Your instructions →
Locate every line in the data below that contains the string "finde", and copy each one. Case matters.

Provided information →
════════════════════

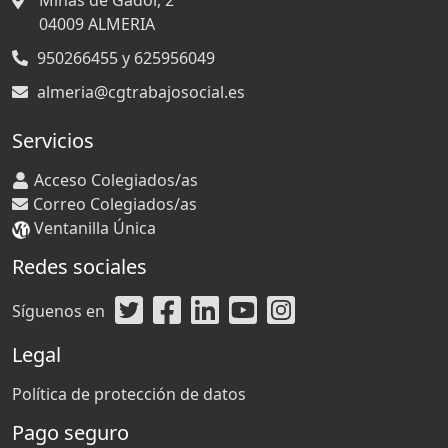
Minas de Gádor, 2
04009
ALMERIA
950266455 y 625956049
almeria@cgtrabajosocial.es
Servicios
Acceso Colegiados/as
Correo Colegiados/as
Ventanilla Única
Redes sociales
Síguenos en
Legal
Política de protección de datos
Pago seguro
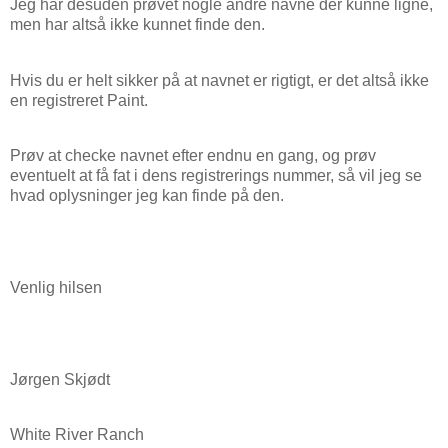
Jeg har desuden prøvet nogle andre navne der kunne ligne,
men har altså ikke kunnet finde den.
Hvis du er helt sikker på at navnet er rigtigt, er det altså ikke
en registreret Paint.
Prøv at checke navnet efter endnu en gang, og prøv
eventuelt at få fat i dens registrerings nummer, så vil jeg se
hvad oplysninger jeg kan finde på den.
Venlig hilsen
Jørgen Skjødt
White River Ranch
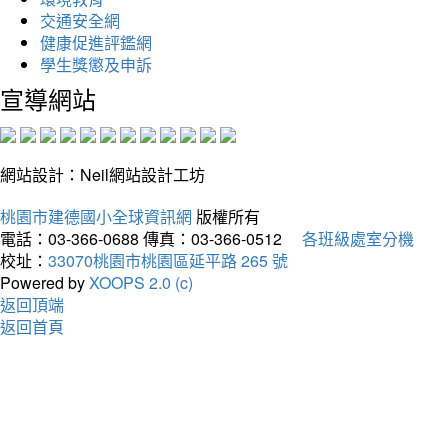
交通安全網
健康促進評鑑網
學生獎懲及申訴
宣導網站
網站設計：Neil網站設計工坊
桃園市建德國小全球資訊網
版權所有
電話：03-366-0688
傳真：03-366-0512
各班級處室分機
校址：
33070桃園市桃園區延平路 265 號
Powered by
XOOPS 2.0 (c)
返回頂端
返回首頁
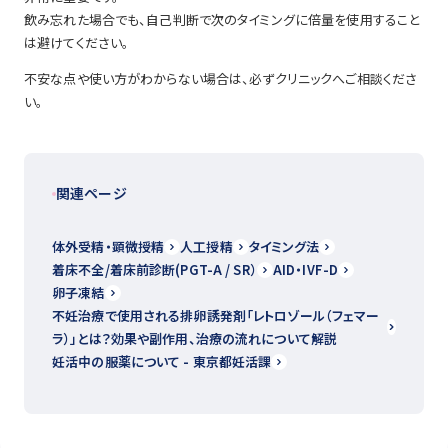
飲み忘れた場合でも、自己判断で次のタイミングに倍量を使用すること
は避けてください。
不安な点や使い方がわからない場合は、必ずクリニックへご相談くださ
い。
関連ページ
体外受精・顕微授精
人工授精
タイミング法
着床不全/着床前診断(PGT-A / SR）
AID・IVF-D
卵子凍結
不妊治療で使用される排卵誘発剤「レトロゾール（フェマー
ラ）」とは？効果や副作用、治療の流れについて解説
妊活中の服薬について - 東京都妊活課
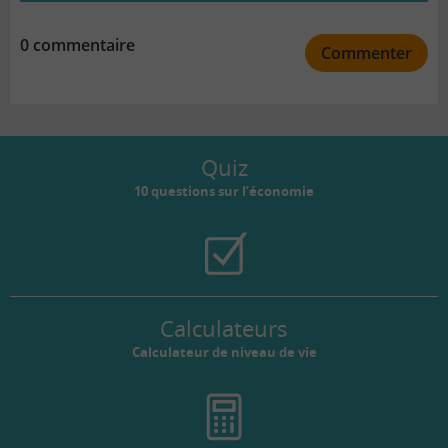
0 commentaire
Commenter
Quiz
10 questions sur l’économie
Calculateurs
Calculateur de niveau de vie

════════════════════

Task solution →
men har altså ikke kunnet finde den.
hvad oplysninger jeg kan finde på den.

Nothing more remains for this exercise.